--- Given text Enclosed Below ---
Partial Evaluation, Whole-Program Compilation

#computerscience #performance #programming

This was originally posted on Dangling Pointers. My goal is to help busy people stay current with recent academic developments. Head there to subscribe for regular summaries of computer science research.

Partial Evaluation, Whole-Program Compilation Chris Fallin and Maxwell Bernstein PLDI'25

The First Futamura Projection

Language implementations shamelessly violate the DRY (i.e., don’t repeat yourself) principle. Take for instance, a language which supports 32-bit integer expressions. An interpreter (written in C) for this language might contain the semantics of such an expression via a corresponding C expression in the interpreter source code. A compiler for the language might implicitly contain the semantics of such an expression via a compilation step which emits an X86 ADD instruction. Or a compiler (written in Rust) may contain an optimization (constant propagation) which encodes the semantics of an add expression by detecting add expressions which contain constant operands and replacing those expressions with references to constant literals (thus encoding the add semantics with a Rust addition expression).

The semantics of each operation are spread throughout the language implementation codebase like cafeteria walls after a food fight.

The first Futamura Projection is a solution to this problem: express the language semantics once in an interpreter and then use a tool to partially evaluate the interpreter given a fixed input program.

In case that didn’t make sense, let me say that another way. Say the interpreter is written in C, the language it interprets is Python. Say a user wants to only execute the interpreter for one program (PyHearts++), but wants to run it fast. The user runs a tool which specializes the interpreter for PyHearts++. Both the interpreter source code (written in C), and the application {source,byte}code (PyHearts++, written in Python) are given as input to the specializer, and out pops C code for an interpreter which can only execute PyHearts++ (the specialized interpreter doesn’t need the PyHearts++ {source,byte}code as input). The specialized interpreter can be compiled with a standard C compiler to produce a binary image which is equivalent to compiling PyHearts++ to machine code.

One last run at it: the act of

partially evaluating (i.e., specializing) an interpreter such that the interpreted {source,byte} code is treated as a compile-time constant
and then compiling the specialized interpreter to machine code

is equivalent to compiling the interpreted {source,byte}code to machine code.

If only robust partial evaluation utilities were commodities, then languages could be implemented only as interpreters, and partial evaluation could be used to automatically produce compilers.

GraalVM and Truffle enable partial evaluation of Java bytecode, but they require the interpreter to be written in a very specific way and require the use of a special framework.
--- End of Enclosed Given text ---
◆ What is needed:
Pull out the passage of the partial evaluation post starting at "#computerscience #performance #programming" and ending at "computer science research.", word for word. The items after the partial evaluation post come from a different source.
--- Data for analysis Enclosed Below ---
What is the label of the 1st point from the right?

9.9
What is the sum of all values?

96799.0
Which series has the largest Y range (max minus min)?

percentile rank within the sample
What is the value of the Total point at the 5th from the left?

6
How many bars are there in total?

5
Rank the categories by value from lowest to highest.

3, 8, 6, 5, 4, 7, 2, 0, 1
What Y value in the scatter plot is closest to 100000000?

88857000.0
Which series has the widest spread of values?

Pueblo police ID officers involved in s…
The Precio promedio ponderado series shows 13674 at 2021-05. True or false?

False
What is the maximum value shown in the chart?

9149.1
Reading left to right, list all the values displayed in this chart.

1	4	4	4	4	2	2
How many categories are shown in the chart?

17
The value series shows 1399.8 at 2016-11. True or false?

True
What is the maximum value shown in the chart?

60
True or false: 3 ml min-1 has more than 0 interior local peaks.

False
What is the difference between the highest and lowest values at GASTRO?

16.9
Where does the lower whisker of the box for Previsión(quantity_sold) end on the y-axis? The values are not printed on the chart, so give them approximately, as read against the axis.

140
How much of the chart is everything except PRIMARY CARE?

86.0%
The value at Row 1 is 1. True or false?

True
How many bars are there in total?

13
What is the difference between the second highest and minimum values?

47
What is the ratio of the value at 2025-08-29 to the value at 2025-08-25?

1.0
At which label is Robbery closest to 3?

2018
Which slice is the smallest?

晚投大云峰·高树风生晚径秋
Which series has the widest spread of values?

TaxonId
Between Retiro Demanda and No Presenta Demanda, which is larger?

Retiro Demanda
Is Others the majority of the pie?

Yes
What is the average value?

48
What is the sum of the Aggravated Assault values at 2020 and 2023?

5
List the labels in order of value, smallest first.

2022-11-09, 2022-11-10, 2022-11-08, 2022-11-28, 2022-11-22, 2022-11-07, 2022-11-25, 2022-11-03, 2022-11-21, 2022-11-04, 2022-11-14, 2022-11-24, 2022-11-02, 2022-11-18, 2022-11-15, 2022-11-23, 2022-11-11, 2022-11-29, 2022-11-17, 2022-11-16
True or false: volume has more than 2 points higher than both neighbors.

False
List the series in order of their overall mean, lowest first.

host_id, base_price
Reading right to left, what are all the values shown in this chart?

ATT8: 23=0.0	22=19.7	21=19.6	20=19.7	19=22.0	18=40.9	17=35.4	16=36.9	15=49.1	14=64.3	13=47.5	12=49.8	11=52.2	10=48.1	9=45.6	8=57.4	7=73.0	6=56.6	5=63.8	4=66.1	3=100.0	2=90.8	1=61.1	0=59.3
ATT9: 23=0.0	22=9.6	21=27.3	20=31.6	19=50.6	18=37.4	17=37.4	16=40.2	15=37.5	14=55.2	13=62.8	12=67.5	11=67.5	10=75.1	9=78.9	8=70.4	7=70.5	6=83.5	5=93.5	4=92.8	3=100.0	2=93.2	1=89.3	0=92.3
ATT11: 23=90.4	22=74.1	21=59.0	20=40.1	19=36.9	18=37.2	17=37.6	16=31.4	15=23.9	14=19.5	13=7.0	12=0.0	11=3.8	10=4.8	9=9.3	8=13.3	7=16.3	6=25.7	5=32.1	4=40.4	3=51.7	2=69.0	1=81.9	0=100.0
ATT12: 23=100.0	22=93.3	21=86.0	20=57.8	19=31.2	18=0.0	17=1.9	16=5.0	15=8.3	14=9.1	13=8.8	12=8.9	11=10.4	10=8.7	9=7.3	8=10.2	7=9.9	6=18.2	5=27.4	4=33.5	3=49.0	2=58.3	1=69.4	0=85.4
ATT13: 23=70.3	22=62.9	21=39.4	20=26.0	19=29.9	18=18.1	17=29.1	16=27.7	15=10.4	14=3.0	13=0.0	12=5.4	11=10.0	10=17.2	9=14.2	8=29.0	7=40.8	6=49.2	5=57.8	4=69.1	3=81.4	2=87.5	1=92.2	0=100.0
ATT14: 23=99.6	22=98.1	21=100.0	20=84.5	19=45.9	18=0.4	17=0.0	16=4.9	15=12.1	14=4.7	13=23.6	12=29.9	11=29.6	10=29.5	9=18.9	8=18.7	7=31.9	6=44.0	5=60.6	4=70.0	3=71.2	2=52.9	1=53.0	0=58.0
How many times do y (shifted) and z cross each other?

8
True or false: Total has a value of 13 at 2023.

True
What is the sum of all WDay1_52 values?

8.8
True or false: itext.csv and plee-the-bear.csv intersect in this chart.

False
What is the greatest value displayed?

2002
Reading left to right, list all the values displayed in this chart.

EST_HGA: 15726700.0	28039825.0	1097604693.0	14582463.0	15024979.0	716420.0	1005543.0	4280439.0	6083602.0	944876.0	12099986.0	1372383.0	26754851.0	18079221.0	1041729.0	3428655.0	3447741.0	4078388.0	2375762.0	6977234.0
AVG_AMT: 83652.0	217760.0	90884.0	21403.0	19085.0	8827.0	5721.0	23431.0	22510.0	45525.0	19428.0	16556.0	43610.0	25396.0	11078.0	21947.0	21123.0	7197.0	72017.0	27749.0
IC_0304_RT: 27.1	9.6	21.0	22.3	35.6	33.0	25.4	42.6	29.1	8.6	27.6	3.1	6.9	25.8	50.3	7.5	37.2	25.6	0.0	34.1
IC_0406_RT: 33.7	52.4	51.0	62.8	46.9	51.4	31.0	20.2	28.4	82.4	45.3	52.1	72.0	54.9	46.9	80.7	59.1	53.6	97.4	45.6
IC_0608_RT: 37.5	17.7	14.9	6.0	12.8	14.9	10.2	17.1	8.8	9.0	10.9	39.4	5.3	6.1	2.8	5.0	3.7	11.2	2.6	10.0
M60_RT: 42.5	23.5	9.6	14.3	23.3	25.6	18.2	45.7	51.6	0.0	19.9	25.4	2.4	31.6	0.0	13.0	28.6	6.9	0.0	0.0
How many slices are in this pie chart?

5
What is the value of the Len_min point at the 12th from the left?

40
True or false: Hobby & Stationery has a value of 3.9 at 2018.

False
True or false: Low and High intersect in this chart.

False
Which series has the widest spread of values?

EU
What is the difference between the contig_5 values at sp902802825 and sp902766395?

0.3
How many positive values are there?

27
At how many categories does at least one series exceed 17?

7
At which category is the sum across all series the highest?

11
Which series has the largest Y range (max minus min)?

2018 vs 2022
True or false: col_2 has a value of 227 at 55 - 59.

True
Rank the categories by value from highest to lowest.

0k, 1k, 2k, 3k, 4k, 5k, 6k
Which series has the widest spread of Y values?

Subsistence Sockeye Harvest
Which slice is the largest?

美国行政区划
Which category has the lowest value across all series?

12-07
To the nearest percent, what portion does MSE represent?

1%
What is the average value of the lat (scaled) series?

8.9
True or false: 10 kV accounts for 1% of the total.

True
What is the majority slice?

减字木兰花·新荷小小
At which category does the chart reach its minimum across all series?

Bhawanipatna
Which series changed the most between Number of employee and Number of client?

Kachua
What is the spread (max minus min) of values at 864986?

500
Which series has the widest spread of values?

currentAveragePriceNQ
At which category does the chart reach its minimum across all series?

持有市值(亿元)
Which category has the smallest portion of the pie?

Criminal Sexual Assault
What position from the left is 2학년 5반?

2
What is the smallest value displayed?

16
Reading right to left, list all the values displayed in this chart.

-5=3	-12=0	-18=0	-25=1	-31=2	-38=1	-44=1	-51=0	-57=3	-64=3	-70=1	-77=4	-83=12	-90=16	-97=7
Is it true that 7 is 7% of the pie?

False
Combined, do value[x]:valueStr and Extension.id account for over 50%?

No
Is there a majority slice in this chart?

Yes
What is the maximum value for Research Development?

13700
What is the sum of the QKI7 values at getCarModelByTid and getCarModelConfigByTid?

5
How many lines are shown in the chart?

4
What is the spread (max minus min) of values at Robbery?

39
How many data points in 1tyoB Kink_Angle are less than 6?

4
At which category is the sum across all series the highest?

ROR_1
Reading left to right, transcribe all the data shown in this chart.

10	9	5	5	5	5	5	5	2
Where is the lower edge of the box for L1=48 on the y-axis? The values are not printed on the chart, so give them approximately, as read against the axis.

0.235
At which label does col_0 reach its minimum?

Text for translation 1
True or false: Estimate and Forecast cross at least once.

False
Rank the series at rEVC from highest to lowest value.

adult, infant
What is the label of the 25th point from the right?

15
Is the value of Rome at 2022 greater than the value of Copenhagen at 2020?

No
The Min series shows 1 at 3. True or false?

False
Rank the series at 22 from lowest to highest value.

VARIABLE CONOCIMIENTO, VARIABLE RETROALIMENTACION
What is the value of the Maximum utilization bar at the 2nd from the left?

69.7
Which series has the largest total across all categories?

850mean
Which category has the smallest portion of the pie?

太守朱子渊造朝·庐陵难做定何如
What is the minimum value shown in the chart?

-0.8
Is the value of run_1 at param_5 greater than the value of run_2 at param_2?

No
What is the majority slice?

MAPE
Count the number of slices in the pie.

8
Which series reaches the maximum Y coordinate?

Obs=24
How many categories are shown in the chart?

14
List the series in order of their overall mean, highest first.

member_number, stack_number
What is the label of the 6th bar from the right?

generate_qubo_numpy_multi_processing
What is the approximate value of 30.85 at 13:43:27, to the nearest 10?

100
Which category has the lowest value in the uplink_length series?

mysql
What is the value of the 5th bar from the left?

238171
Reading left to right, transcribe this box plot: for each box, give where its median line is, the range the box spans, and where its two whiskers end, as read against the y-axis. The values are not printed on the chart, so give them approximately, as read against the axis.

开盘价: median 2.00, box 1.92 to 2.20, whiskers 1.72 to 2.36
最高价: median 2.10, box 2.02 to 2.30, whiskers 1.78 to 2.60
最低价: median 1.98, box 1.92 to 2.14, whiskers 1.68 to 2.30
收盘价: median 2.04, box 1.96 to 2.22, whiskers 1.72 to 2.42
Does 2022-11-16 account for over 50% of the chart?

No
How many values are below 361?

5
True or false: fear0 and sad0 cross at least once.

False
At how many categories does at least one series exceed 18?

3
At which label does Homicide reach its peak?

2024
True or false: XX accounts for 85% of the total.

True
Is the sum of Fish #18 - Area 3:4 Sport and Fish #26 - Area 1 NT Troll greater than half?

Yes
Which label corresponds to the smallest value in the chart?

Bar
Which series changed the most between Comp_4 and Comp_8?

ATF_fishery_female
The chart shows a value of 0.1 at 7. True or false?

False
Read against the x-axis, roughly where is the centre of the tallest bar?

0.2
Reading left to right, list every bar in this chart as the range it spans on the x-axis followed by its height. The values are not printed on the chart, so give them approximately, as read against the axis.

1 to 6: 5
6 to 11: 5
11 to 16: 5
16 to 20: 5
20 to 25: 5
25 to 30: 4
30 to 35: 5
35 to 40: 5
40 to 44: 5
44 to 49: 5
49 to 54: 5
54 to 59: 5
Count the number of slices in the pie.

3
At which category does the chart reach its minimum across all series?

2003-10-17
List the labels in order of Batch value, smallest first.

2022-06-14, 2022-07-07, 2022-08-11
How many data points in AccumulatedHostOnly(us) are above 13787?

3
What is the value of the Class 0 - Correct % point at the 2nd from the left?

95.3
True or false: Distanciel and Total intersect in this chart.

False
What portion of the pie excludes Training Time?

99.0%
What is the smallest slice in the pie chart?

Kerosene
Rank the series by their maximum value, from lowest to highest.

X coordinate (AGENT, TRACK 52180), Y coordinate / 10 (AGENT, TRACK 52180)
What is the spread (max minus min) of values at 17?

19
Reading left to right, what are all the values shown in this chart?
--- End of Enclosed Data for analysis ---
◆ Result of the task:
#computerscience #performance #programming

This was originally posted on Dangling Pointers. My goal is to help busy people stay current with recent academic developments. Head there to subscribe for regular summaries of computer science research.